:: PROBLEM STATEMENT ::
Every line below needs to be transcribed without alteration, and no image may be carried over.

:: INPUT DATA ::
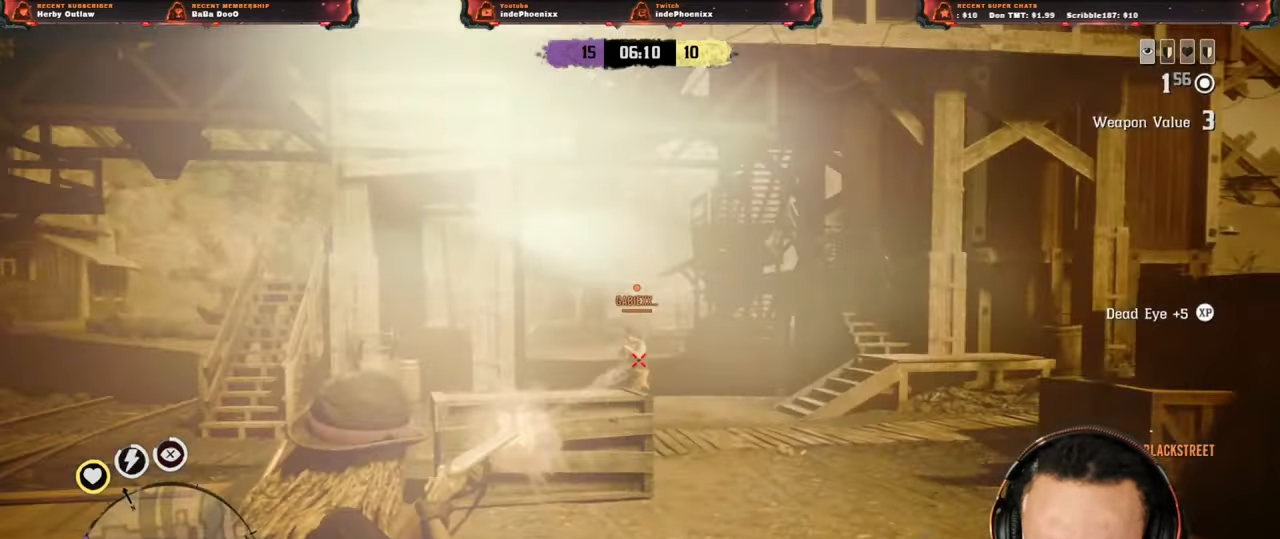
{"dt_ms": 500, "buttons": [], "left_stick": "up", "right_stick": "left", "events": [[83, "left_stick", "up"], [150, "R2", "up"], [250, "CIRCLE", "down"], [300, "L2", "up"], [333, "CIRCLE", "up"], [383, "CROSS", "down"], [467, "right_stick", "left"], [483, "CROSS", "up"]]}
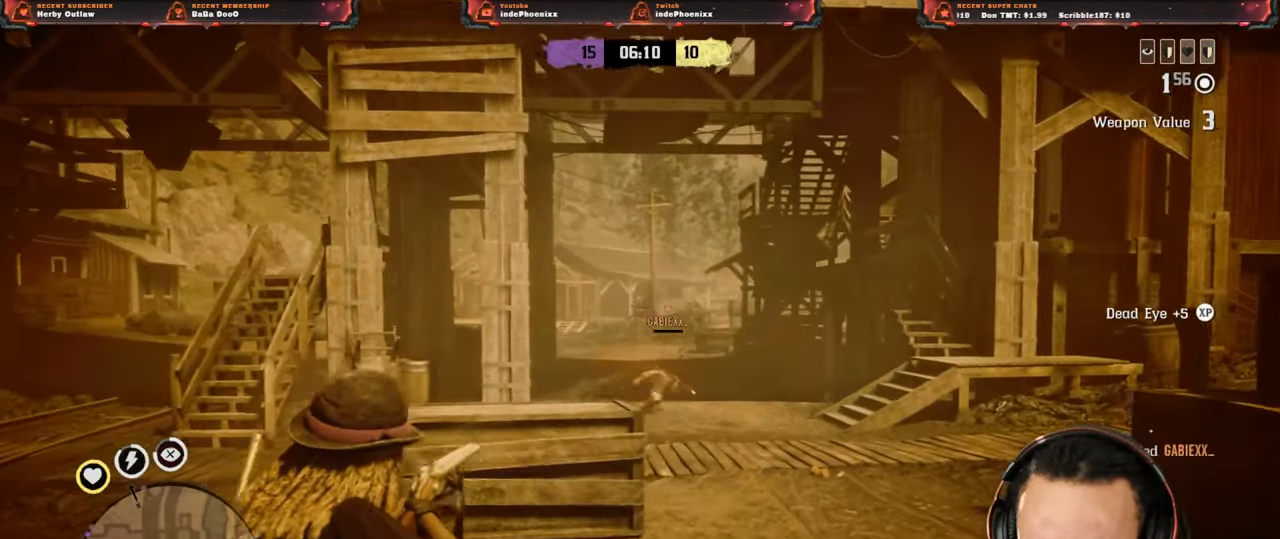
{"dt_ms": 500, "buttons": [], "left_stick": "up-left", "right_stick": "left", "events": [[333, "left_stick", "up-left"]]}
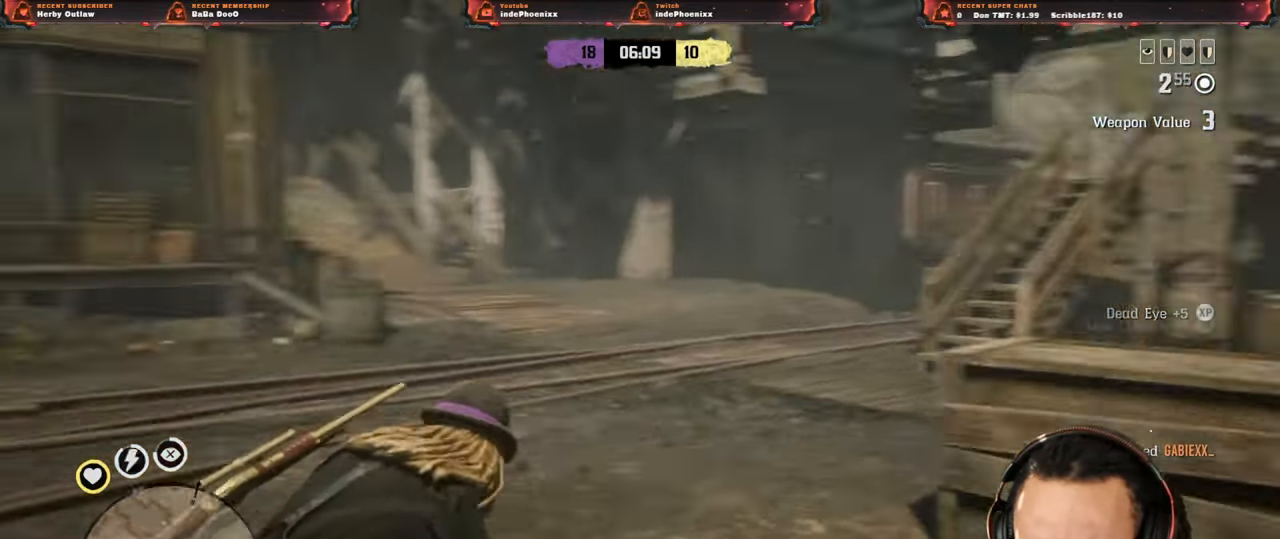
{"dt_ms": 500, "buttons": [], "left_stick": "down-right", "right_stick": "right", "events": [[133, "left_stick", "up"], [433, "right_stick", "right"], [467, "left_stick", "down-right"]]}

:: RESULT FOR THIS EXERCISE ::
{"dt_ms": 500, "buttons": [], "left_stick": "up", "right_stick": "left", "events": [[83, "left_stick", "up"], [150, "R2", "up"], [250, "CIRCLE", "down"], [300, "L2", "up"], [333, "CIRCLE", "up"], [383, "CROSS", "down"], [467, "right_stick", "left"], [483, "CROSS", "up"]]}
{"dt_ms": 500, "buttons": [], "left_stick": "up-left", "right_stick": "left", "events": [[333, "left_stick", "up-left"]]}
{"dt_ms": 500, "buttons": [], "left_stick": "down-right", "right_stick": "right", "events": [[133, "left_stick", "up"], [433, "right_stick", "right"], [467, "left_stick", "down-right"]]}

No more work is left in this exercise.